**Exercise details:** Reproduce the listing starting with the line that contains "country: ES" and continuing through the line that contains "latitude: 55.8382", replacing "city" with "locality" and leaving everything else unchanged. Omit the pictures from your answer.

**Collection entries:**
● ● ● ●

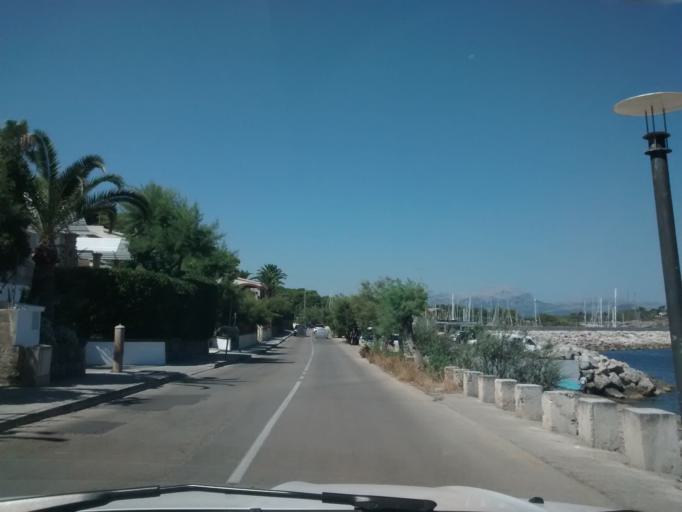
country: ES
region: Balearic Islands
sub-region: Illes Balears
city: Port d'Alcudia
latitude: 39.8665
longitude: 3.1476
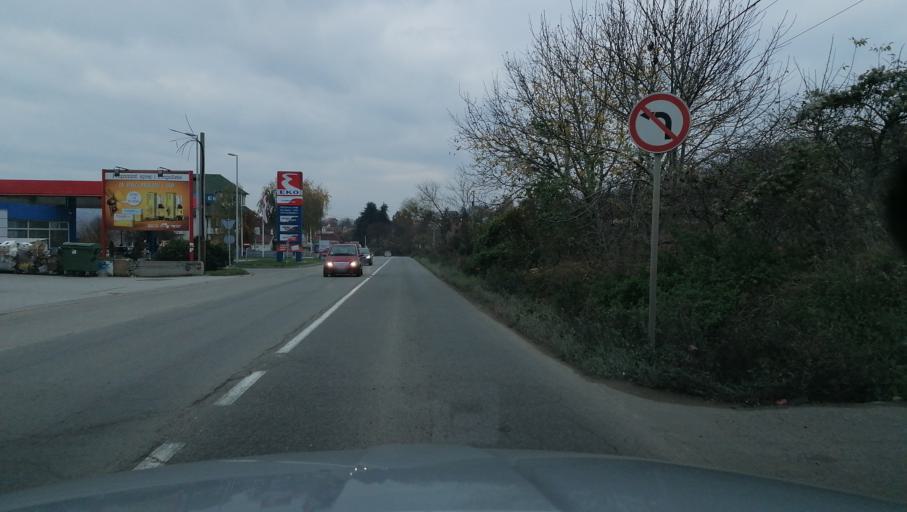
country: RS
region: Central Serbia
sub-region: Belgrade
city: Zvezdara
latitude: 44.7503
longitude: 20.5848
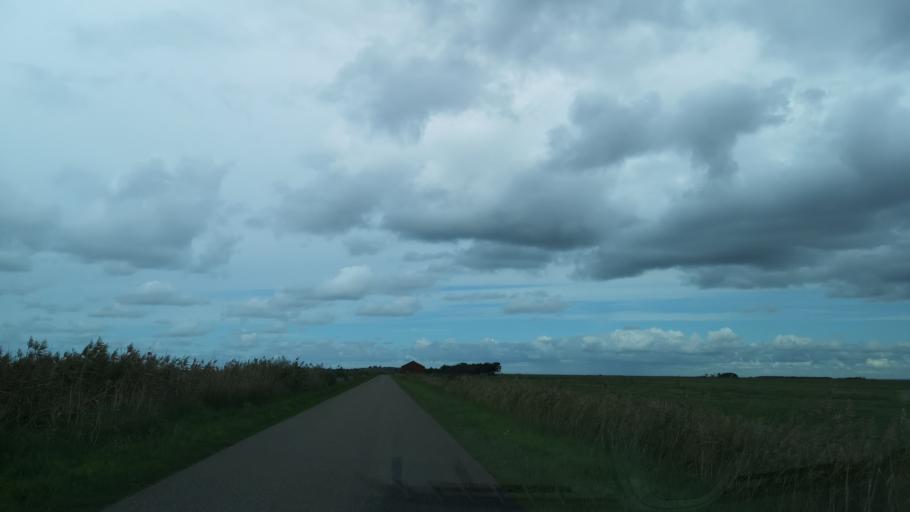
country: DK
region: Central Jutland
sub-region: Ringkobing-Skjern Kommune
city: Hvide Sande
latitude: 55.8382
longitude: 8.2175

● ● ● ●

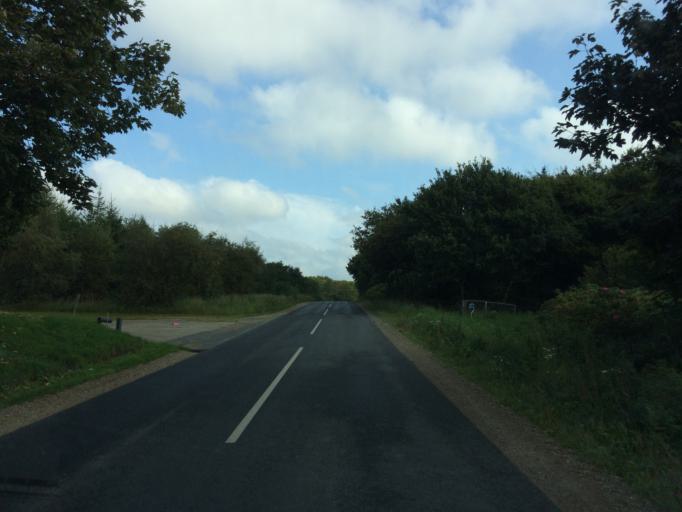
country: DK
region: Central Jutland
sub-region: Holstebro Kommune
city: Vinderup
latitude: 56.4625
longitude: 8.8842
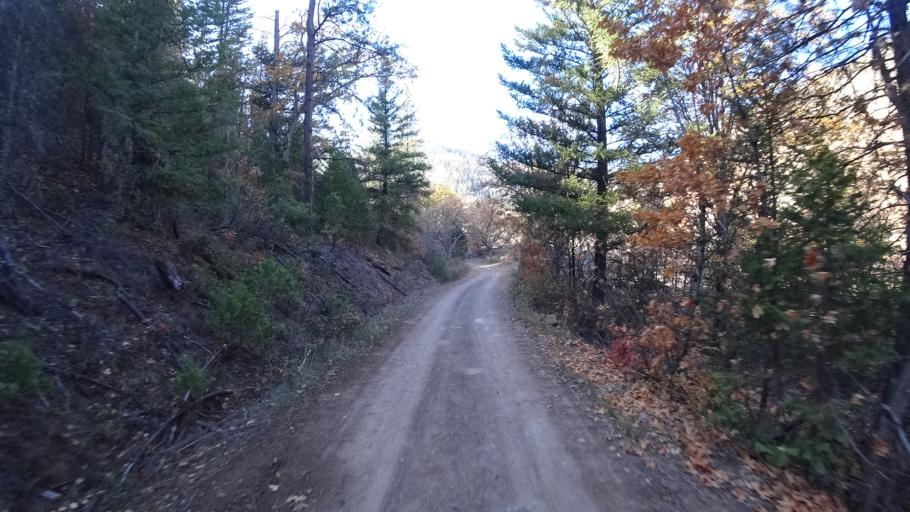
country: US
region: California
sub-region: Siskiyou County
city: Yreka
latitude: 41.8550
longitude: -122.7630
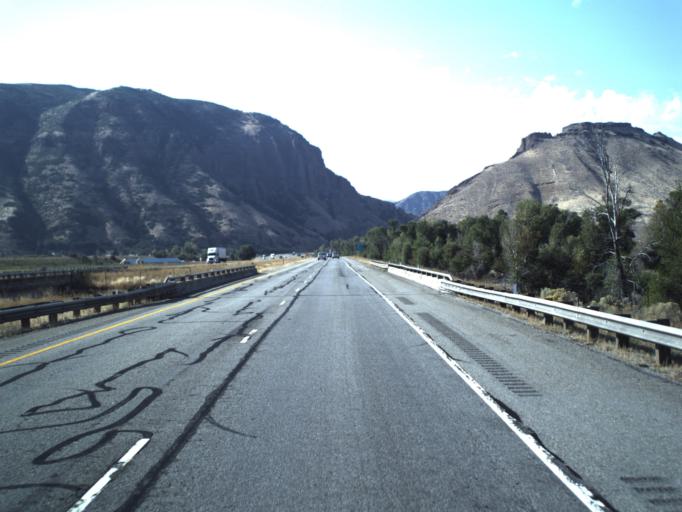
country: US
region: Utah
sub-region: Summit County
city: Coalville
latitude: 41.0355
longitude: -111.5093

● ● ● ●

**Result for this exercise:**
country: ES
region: Balearic Islands
sub-region: Illes Balears
locality: Port d'Alcudia
latitude: 39.8665
longitude: 3.1476
country: RS
region: Central Serbia
sub-region: Belgrade
locality: Zvezdara
latitude: 44.7503
longitude: 20.5848
country: DK
region: Central Jutland
sub-region: Ringkobing-Skjern Kommune
locality: Hvide Sande
latitude: 55.8382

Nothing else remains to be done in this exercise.